> [Activity]: Count the lines in the material below that contain the string "category", with case mattering, and reply with the number alone.

* * * * * * * * *

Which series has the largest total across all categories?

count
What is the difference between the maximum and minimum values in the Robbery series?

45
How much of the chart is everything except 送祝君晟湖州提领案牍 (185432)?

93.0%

* * * * * * * * *

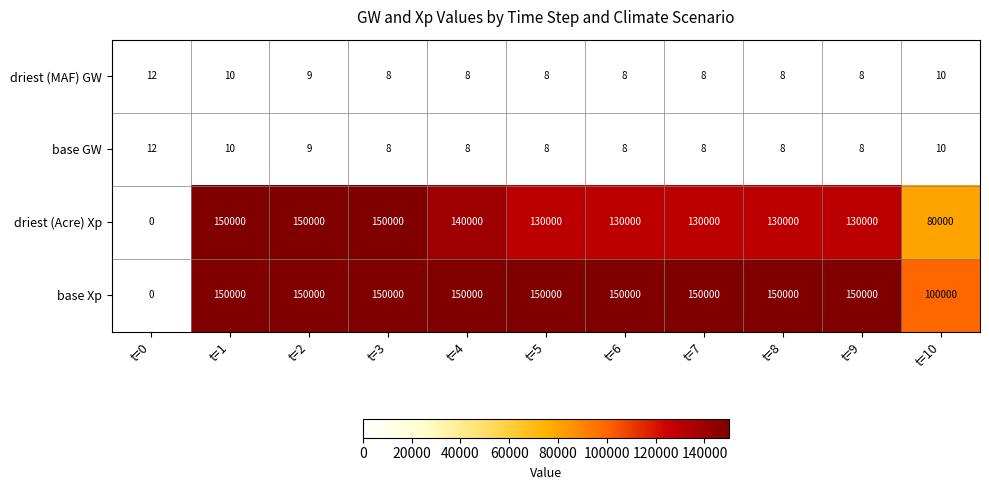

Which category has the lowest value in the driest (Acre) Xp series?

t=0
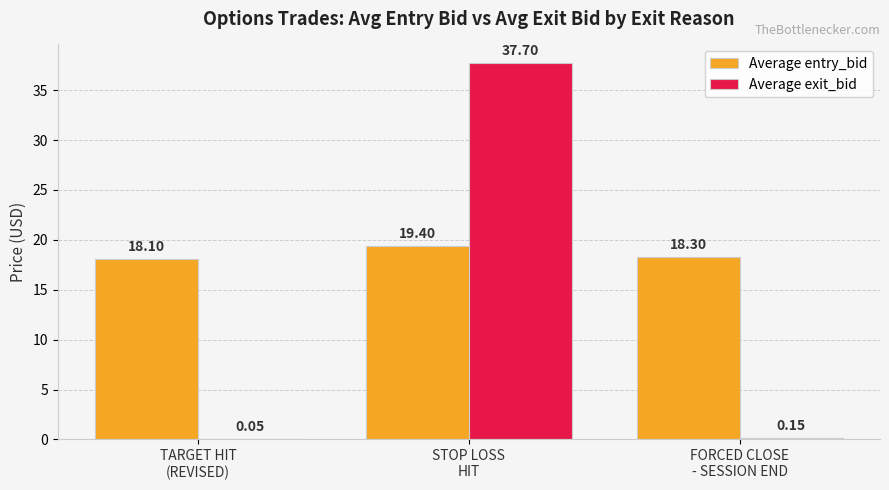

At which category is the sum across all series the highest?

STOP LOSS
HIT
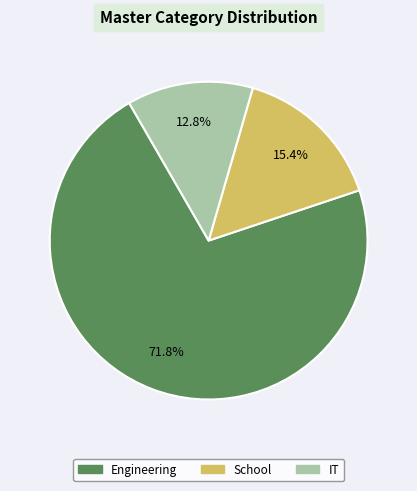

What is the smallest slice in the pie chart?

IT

* * * * * * * * *

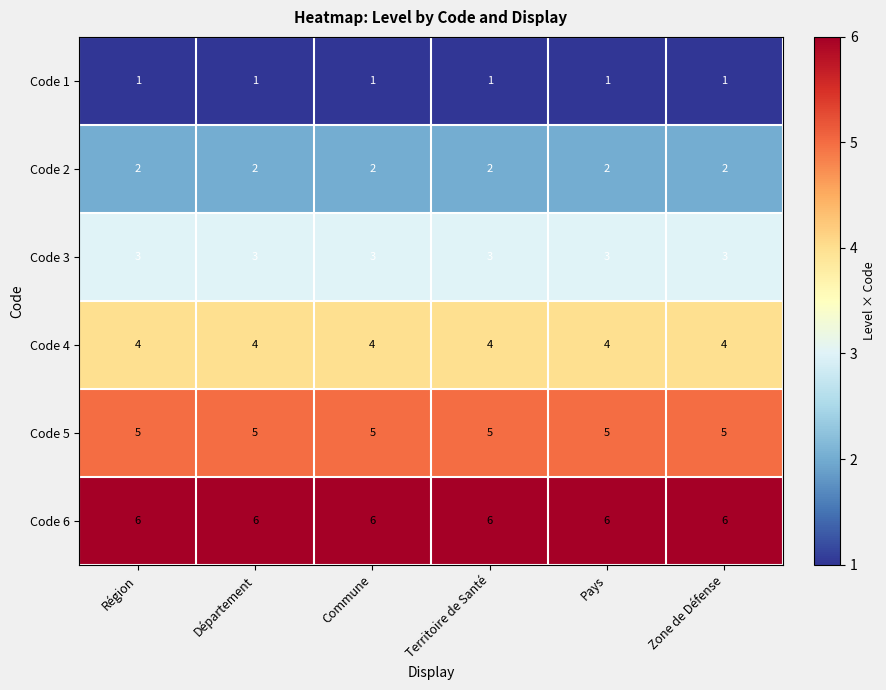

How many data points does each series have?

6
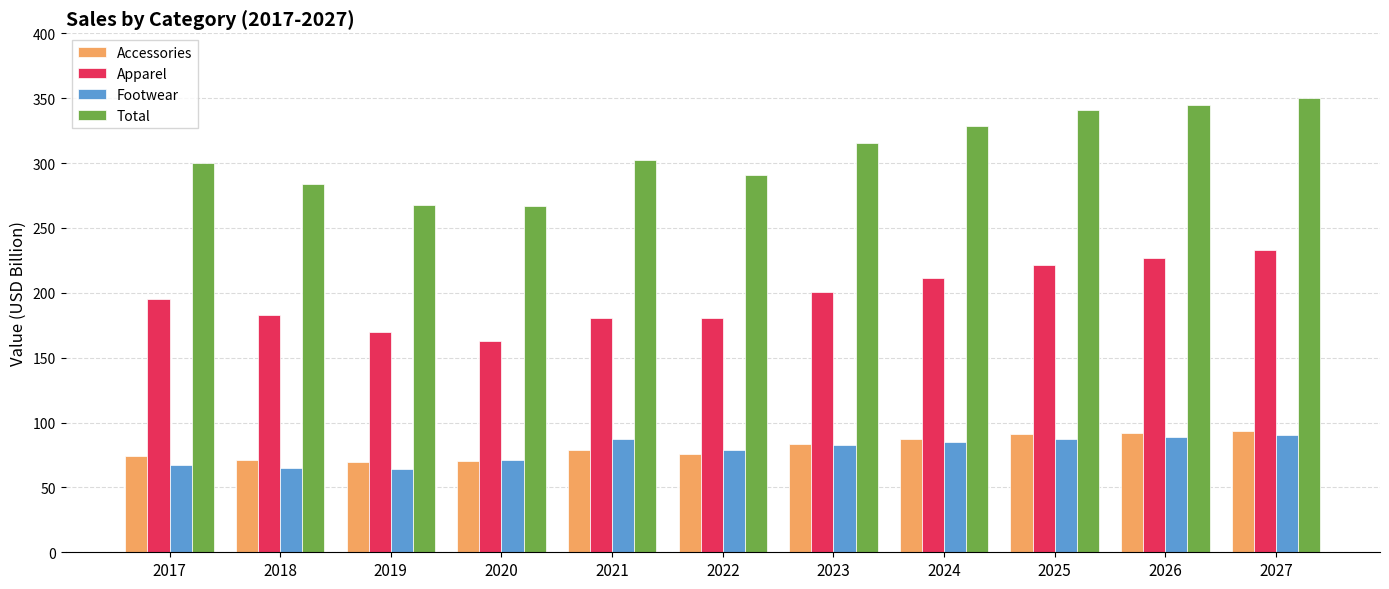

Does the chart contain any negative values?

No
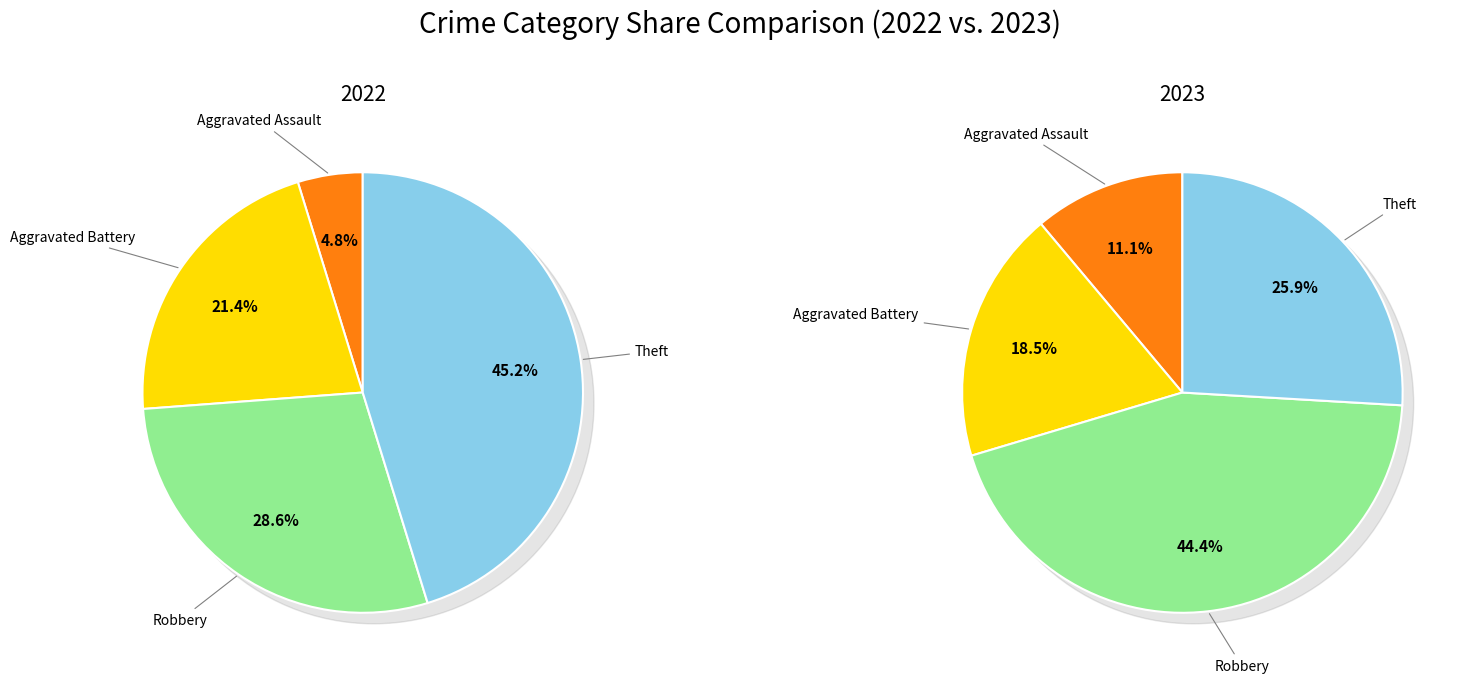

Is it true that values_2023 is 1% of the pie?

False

* * * * * * * * *

> [Your solution]: 2